On February 25th, UK’s disco-infused synth-pop group Holodrum, which features members of Hookworms, Yard Act, Cowtown, Virginia Wing, Drahla, and more, are set to release their debut self-titled album via Gringo Records and Dinked Editions. This may be the seven-piece’s debut album, “but the interlocking grooves and hot headiness of their repeato-rock-via-CBGBs dopamine hits have in one way or other been fermenting for years.”
We asked the band to tell us about three records that have influenced them musically and why…
Prince – The Black Album (Chris)
After having a spiritual epiphany, Prince claimed a demonic entity named Spooky Electric produced this record and convinced himself it was a work of pure evil; he pulled it. I had a bootleg as a kid and when I first got it I thought it was the most dangerous and dark thing I’d ever heard, also the funkiest and sexiest. This is funk for funk’s sake, but it’s also abstract, druggy and it plays out like the best and worst night out you’ve ever had. Prince’s playing is stupidly tight here and the horn arrangements are ridiculous, cartoonish, and uneasy. His alter-ego Camille also has her second greatest tune on this LP with ‘Rockhard in a Funky Place’ (her finest appearance being ‘If I Was Your Girlfriend’, obviously). Songwriting and production-wise it’s certainly not his best record, but sometimes (as he sings on ‘Le Grind’) you’ve just got to be shown “what your hips are made for”. Holodrum might not be as dark or rude as this record, but it knows what its prime objective is.

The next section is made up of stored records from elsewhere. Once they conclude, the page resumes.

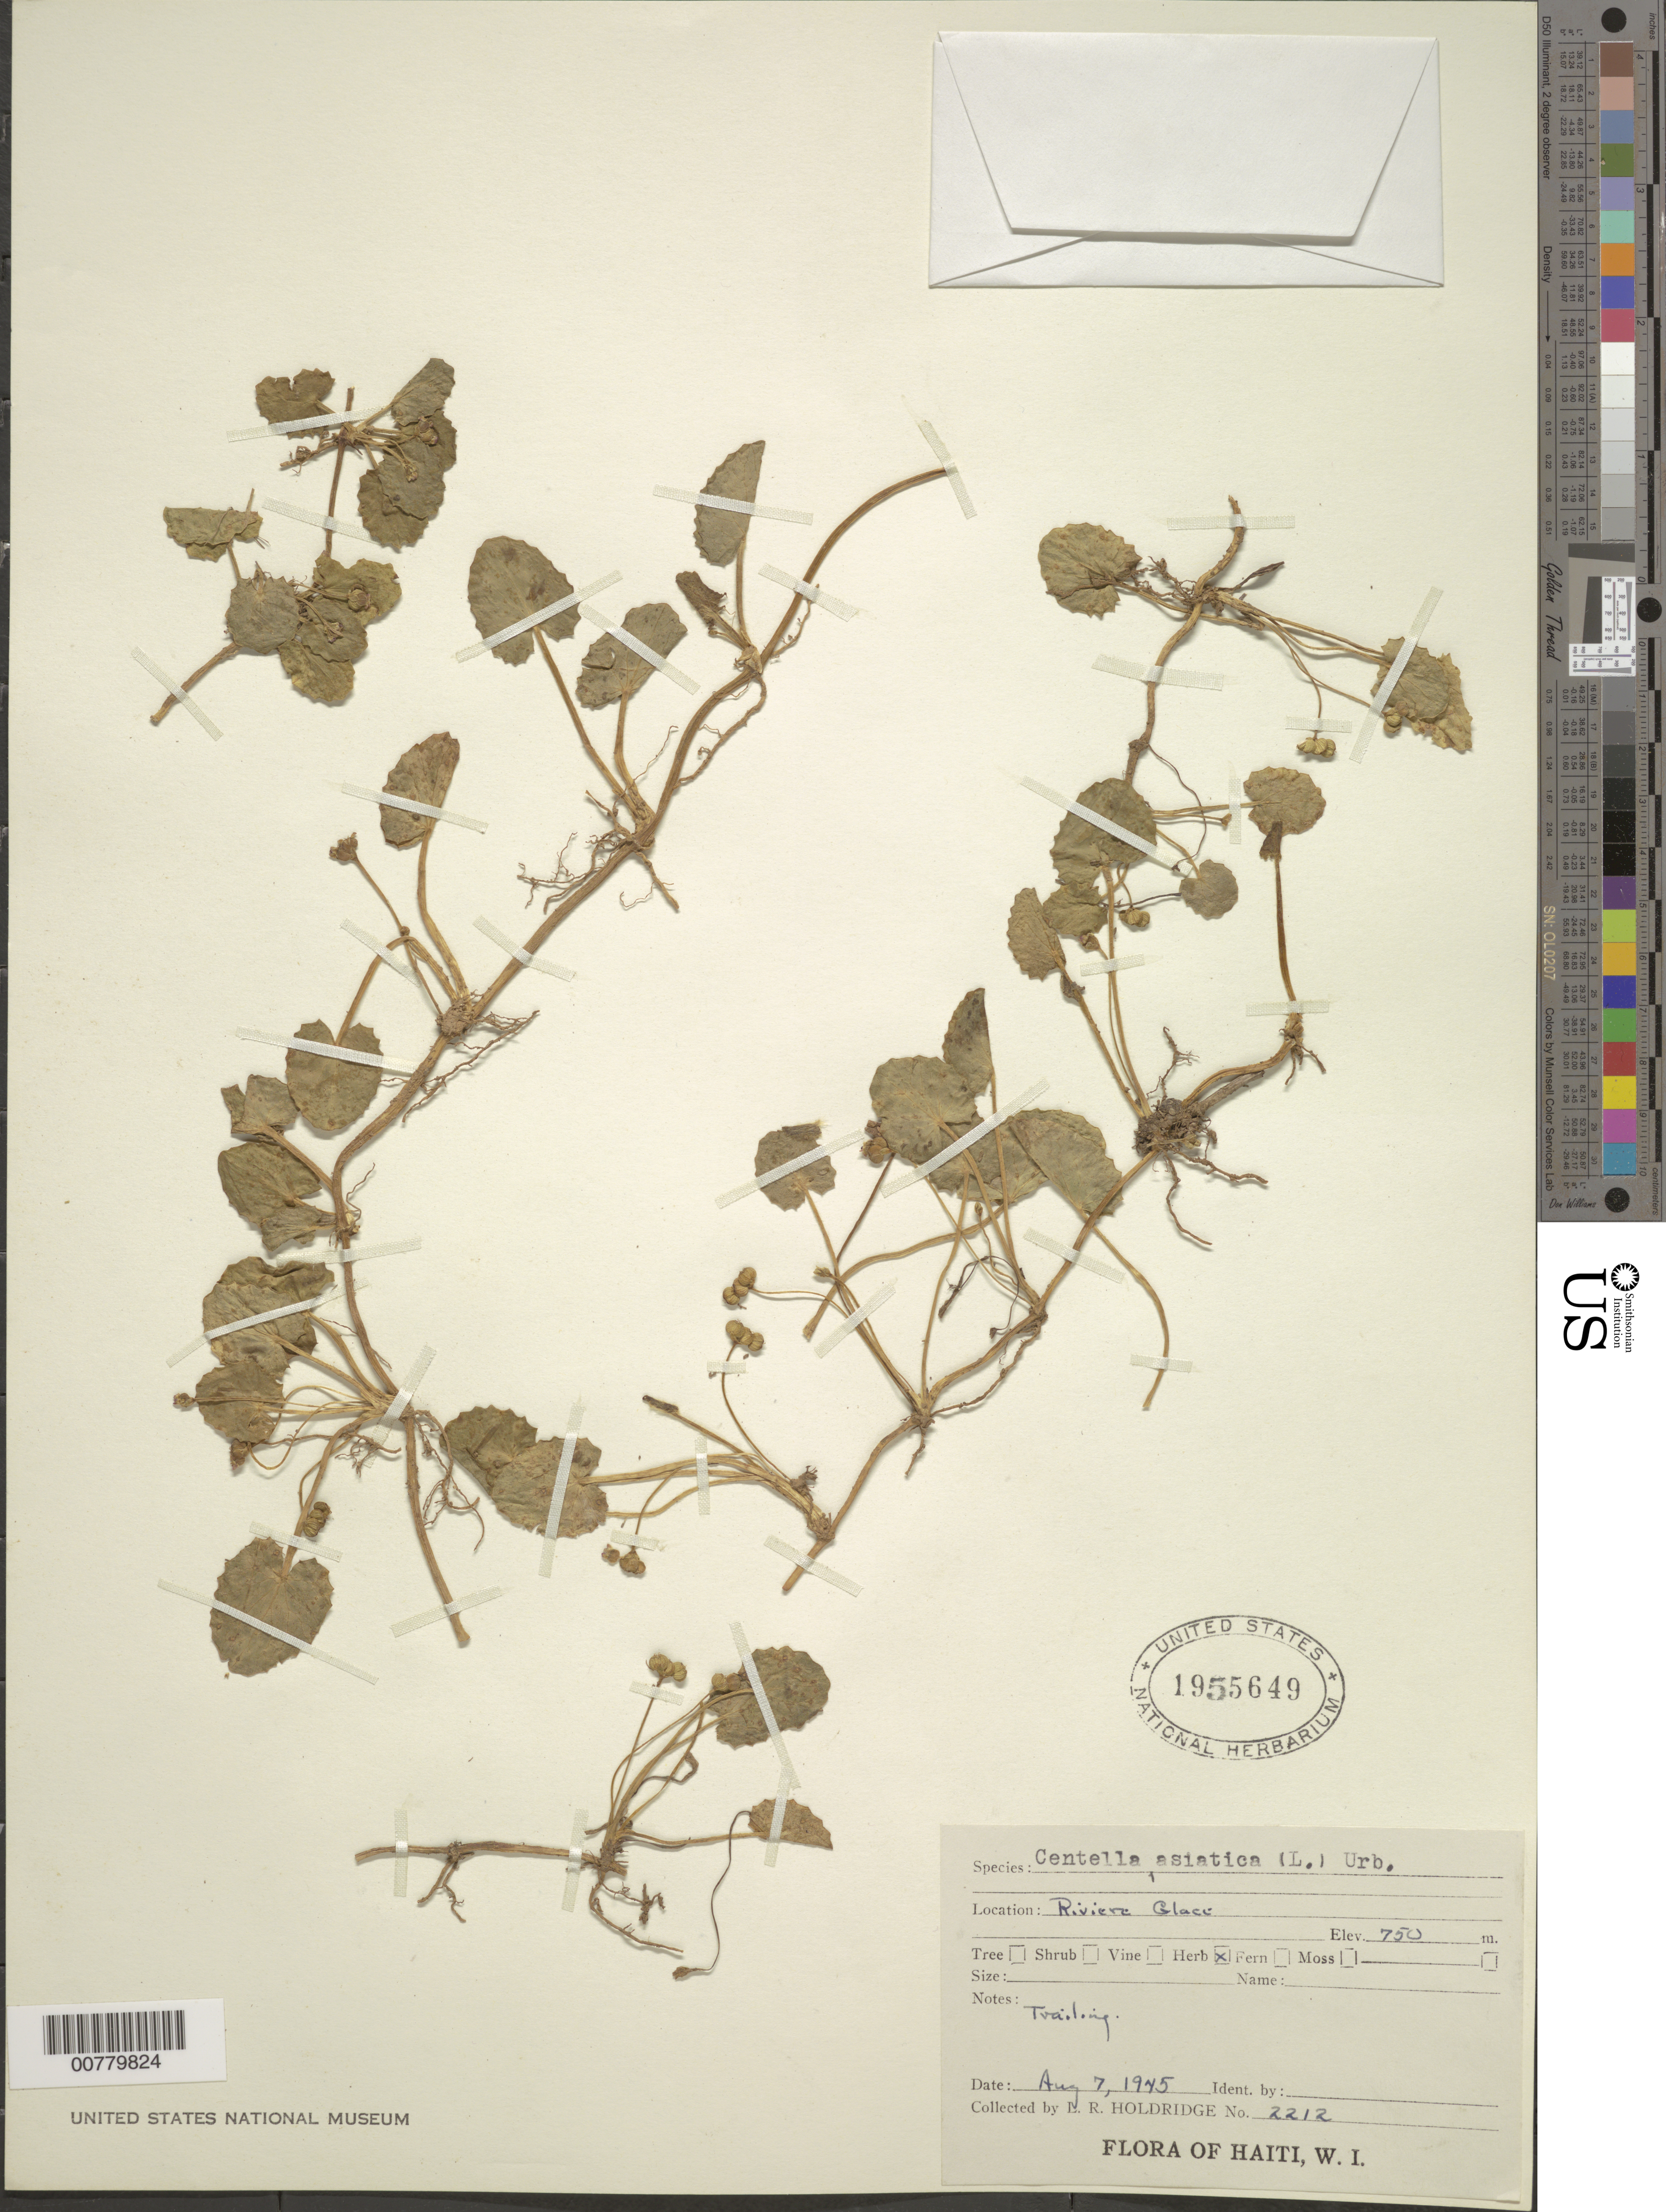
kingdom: Plantae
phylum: Tracheophyta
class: Magnoliopsida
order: Apiales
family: Apiaceae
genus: Centella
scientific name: Centella asiatica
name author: (L.) Urb.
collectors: L. Holdridge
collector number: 2212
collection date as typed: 07 Aug 1945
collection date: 1945-08-07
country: Haiti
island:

Phoenix – Bankrupt! (Matthew)
I could have picked any of the last 3 Phoenix records but this is my personal favourite. It might seem like a weird choice in relation to Holodrum’s music but it’s a record I often refer back to in terms of mixing and production. Lots of saturation and a huge bottom end. I love how harmoniously drum machines sit with live drums and synths sit alongside guitars, that’s something we’re always aspiring to achieve. Phoenix do a lot of sampling their own drummer and then sequencing him back like a drum machine, which is often how I start when writing Holodrum demo’s; I’ve got a folder of one-shots of Nash and Steve playing that we’ve recorded at various points over the last few years. In terms of production I think it is Philippe Zdar’s pièce de résistance in quite a substantial back catalogue. It makes me incredibly sad that we won’t hear any more records that have passed through his ears.
LCD Soundsystem – Sound of Silver (Jon Nash)
James Murphy popped up with LCD Soundsystem at an uncertain yet fertile time for music and with Sound Of Silver he did for rock music what Daft Punk had done ten years earlier for dance music on ‘Homework’; he coalesced the whole, united the disparate elements and celebrated the genre whilst taking giant steps forward. It blew my mind a bit and now serves as a consistent reference when creating music of my own. Playing pre-programmed sequences had never occurred to me before. Making use of the studio as a creative tool was also an epiphany and humanizing grid-based music has now become a lifelong pursuit. It also inspired the idea of playing in a large ensemble group which is where I’m at right now with Holodrum.